Alors qu’il devait rejoindre son père aux Etats Unis, Daniel, un ado mal dans sa peau (légèrement asocial et fan de métal) va devoir passer la période estivale avec sa mère Sue, une jeune quinquagénaire mélancolique. Entre le présent stagnant de Daniel et le passé nostalgique de Sue, cet « été des Bagnold » est une succession de scènes du quotidien étalées sur six semaines, comme autant de chapitre du livre. Winterhart fait preuve d’un humour subtil, usant d’une voix off (le père de Sue ? L’auteur lui-même ?) qui commente les événements et permet d’installer une juste distance pour dédramatiser, ou apporter de l’intérêt à des scènes de vie familiale ordinaire (faites de banalités, de décalages et de non-dits) qui n’ont à priori rien de fascinantes.
Joff Winterhart n’a pas son pareil pour raconter les petites subtilités de la vie, souvent invisibles pour les protagonistes, qui n’ont pas forcement conscience de leurs bonheurs. Des tranches de vie découpées en strips de six cases par page. Une contrainte structurelle qui devient un atout car comme il l’explique dans le Ka Boom n°4 : « La rigueur du découpage en six cases par page m’a finalement été d’une grande utilité pour accoucher le récit sous la forme qui m’intéressait […] La répétition du même découpage me faisait évidemment gagner de l’énergie sur la composition de chaque page. Mais devoir condenser une intrigue en six images et suffisamment peu de mots pour que ces images puissent respirer et être lisibles, m’obligeait parfois à trouver des solutions créatives, à épurer mes idées et les réduire à l’essentiel. Du coup, d’une idée un peu trop dense, j’en déduisais deux plus petites ». Cette structure en gaufrier créée une répétition de forme qui fait échos à la vie routinière des personnages. On les voit manger, dormir, changer de vêtements, même s’ils portent toujours les mêmes.

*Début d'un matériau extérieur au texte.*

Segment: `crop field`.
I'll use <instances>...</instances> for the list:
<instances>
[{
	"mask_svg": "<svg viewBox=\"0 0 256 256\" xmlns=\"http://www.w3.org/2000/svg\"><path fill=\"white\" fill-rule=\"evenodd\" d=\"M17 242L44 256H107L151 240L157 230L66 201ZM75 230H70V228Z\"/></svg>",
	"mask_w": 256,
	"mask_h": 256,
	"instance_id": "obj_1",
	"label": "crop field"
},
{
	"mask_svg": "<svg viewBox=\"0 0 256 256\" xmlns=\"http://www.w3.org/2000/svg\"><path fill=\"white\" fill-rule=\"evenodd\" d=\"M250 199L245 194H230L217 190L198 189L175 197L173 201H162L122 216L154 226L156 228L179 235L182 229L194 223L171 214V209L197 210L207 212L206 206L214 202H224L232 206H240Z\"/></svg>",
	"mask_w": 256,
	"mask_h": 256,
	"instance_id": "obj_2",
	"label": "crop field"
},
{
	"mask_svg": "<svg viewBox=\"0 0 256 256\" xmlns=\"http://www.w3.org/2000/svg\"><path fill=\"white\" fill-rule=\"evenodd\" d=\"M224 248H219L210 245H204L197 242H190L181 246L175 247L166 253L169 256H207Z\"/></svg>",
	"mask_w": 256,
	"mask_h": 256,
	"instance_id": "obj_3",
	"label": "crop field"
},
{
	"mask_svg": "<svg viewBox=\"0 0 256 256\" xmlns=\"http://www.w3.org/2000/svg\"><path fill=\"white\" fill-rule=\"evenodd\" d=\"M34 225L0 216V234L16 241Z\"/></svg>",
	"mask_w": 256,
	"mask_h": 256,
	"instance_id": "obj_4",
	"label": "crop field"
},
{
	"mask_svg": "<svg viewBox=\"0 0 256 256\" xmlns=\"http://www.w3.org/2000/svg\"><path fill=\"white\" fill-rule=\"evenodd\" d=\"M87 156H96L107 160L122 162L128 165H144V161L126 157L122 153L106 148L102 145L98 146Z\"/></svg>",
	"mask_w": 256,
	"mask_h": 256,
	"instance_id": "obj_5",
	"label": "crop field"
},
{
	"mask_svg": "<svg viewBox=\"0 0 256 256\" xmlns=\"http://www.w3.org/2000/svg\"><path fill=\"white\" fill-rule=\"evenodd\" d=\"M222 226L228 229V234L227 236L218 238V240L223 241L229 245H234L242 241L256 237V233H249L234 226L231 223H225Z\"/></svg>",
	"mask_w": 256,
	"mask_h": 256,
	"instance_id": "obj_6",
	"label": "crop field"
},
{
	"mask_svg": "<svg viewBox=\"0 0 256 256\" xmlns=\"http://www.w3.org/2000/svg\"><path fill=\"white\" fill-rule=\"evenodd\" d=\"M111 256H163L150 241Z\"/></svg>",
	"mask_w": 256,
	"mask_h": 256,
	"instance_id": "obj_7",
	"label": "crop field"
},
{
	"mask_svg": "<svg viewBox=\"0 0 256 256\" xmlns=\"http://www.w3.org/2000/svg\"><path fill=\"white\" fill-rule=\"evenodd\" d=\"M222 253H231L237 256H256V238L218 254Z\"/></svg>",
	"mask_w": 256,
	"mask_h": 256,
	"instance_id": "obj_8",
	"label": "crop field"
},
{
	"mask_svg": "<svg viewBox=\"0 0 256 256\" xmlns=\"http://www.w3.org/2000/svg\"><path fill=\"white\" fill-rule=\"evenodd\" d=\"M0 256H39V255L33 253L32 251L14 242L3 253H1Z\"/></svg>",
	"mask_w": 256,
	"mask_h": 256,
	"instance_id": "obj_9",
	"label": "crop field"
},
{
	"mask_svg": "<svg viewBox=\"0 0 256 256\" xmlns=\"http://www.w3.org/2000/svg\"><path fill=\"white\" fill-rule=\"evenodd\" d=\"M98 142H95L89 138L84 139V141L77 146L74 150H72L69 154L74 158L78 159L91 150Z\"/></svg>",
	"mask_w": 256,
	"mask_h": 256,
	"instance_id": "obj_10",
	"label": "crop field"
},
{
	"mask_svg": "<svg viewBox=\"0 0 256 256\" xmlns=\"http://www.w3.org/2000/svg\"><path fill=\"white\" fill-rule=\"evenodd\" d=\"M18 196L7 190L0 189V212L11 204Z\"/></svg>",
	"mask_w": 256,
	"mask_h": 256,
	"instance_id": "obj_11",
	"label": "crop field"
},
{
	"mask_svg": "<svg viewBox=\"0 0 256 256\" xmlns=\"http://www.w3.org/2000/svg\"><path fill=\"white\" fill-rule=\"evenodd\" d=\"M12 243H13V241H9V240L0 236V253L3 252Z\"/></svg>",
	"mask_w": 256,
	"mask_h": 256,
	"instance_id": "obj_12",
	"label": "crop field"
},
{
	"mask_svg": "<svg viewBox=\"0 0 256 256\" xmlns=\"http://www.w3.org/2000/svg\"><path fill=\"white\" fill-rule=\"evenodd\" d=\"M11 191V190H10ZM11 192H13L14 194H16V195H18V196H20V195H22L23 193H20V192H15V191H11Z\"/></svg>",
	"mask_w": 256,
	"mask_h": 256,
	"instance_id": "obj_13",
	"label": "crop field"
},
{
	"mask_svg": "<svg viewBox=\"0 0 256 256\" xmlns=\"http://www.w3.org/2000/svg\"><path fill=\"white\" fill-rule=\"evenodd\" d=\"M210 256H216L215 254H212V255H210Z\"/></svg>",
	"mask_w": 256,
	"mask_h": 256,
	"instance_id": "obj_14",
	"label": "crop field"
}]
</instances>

Bien que centré sur cette relation mère-fils, le récit n’est pas fermé sur lui-même. Il s’ouvre sur d’autres temporalités (la jeunesse de Sue, l’enfance de Daniel) et d’autres personnages (Ky et sa mère, le père de Daniel, la sœur de Sue…). A ce titre, la scène du fast-food où Daniel et sa mère sont assis face à un couple père-fille qui semble vivre la même incompréhension générationnel qu’eux, peut être vu comme une case ouverte sur une autre histoire, la promesse d’un récit parallèle. J’aime beaucoup cette manière de présenter les choses. Malgré les apparentes solitudes, nous sommes nombreux à vivre les mêmes événements et ressentir les mêmes émotions.
Son graphisme, aux formes exagérées sans être caricaturales, aux contours ‘baveux’ dut à l’utilisation de subtils lavis de gris, est d’une sensibilité juste. Son trait hésitant et pourtant terriblement précis s’attarde sur des attitudes et des expressions qui racontent les ressentis des personnages. S’il use du procédé « champ contre-champs » pour les scènes de dialogue, Winterhart sait s’arrêter sur des détails qui en disent long – pour la plupart des incrustations de photos, qui ancrent le récit dans la réalité. Une réelle beauté se dégage de ces visages pourtant disgracieux. Winterhart insuffle à ces héros de papier ce supplément d’âme qui les rends plus attachant que certaines « vraies » personnes. Une bien belle rencontre.